What you need to do = Write out the rows as a numbered list, from the first one through the line containing "without feeling pressured.", inclusive, and leave out any blank lines.

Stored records
◆ ◆ ◆ ◆ ◆

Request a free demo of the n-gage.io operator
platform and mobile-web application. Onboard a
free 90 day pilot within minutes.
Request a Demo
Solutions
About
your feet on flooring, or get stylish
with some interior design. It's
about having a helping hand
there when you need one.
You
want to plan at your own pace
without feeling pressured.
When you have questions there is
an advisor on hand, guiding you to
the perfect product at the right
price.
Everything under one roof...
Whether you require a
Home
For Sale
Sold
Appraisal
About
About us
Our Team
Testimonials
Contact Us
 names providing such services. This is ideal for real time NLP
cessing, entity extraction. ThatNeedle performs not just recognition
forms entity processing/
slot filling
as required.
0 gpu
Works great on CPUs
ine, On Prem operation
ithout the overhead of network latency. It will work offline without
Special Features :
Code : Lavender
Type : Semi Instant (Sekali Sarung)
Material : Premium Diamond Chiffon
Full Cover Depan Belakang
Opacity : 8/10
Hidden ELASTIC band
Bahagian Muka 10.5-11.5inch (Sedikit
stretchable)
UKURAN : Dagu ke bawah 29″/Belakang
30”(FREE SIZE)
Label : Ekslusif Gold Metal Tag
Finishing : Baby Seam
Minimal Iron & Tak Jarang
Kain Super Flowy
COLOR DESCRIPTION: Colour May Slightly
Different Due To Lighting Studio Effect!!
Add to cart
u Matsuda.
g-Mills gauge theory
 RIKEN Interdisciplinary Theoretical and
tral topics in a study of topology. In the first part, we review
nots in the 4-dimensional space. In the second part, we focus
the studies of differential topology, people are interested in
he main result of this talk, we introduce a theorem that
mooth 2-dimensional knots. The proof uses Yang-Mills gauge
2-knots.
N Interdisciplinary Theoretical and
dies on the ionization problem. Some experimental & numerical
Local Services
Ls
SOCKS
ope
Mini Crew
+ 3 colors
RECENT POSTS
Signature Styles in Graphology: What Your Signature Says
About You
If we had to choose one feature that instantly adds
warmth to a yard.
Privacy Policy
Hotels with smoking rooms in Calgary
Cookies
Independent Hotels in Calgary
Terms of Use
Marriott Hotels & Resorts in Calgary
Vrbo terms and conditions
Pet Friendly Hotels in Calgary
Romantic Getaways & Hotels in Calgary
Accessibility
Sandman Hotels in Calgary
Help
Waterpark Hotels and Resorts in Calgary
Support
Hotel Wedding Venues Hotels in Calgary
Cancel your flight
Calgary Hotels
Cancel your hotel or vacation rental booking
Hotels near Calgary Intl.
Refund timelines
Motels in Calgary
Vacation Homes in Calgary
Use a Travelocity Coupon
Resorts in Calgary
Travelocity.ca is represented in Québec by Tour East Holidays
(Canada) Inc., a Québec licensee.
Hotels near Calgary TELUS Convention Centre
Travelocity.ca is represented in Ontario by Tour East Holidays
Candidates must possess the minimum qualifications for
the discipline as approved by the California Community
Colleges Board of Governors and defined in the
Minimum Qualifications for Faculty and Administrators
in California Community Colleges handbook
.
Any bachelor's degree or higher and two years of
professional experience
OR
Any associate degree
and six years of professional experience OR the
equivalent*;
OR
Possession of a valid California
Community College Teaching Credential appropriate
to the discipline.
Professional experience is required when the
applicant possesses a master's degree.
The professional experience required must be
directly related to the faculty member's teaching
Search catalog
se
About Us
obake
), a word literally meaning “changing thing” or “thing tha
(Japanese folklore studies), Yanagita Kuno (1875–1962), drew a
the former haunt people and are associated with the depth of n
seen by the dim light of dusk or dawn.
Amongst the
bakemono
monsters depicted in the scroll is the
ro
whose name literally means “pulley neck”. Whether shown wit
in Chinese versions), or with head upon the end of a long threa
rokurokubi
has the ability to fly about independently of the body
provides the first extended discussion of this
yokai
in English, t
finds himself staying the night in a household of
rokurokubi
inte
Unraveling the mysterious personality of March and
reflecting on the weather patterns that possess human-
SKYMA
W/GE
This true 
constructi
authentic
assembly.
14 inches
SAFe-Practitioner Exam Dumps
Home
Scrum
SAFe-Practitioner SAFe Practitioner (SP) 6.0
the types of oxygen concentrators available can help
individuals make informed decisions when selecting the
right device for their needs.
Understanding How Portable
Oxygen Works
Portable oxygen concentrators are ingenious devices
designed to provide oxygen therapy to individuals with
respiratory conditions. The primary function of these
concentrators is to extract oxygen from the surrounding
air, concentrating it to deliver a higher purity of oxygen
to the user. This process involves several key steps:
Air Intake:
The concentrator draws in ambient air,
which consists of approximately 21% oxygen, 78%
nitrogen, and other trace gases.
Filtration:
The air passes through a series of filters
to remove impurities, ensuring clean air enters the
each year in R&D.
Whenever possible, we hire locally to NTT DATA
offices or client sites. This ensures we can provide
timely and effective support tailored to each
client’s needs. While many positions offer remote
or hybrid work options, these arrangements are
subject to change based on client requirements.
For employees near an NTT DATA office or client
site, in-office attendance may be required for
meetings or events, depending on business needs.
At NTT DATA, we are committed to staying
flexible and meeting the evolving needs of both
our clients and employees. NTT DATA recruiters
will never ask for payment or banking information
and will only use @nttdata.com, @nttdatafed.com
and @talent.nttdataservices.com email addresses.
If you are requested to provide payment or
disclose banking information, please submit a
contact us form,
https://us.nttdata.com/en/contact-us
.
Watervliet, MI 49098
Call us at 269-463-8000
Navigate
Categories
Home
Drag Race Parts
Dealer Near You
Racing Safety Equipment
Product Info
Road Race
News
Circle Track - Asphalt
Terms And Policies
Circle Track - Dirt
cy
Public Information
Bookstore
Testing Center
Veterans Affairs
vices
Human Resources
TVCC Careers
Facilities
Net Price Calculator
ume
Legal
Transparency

◆ ◆ ◆ ◆ ◆

Answer box =
1. Request a free demo of the n-gage.io operator
2. platform and mobile-web application. Onboard a
3. free 90 day pilot within minutes.
4. Request a Demo
5. Solutions
6. About
7. your feet on flooring, or get stylish
8. with some interior design. It's
9. about having a helping hand
10. there when you need one.
11. You
12. want to plan at your own pace
13. without feeling pressured.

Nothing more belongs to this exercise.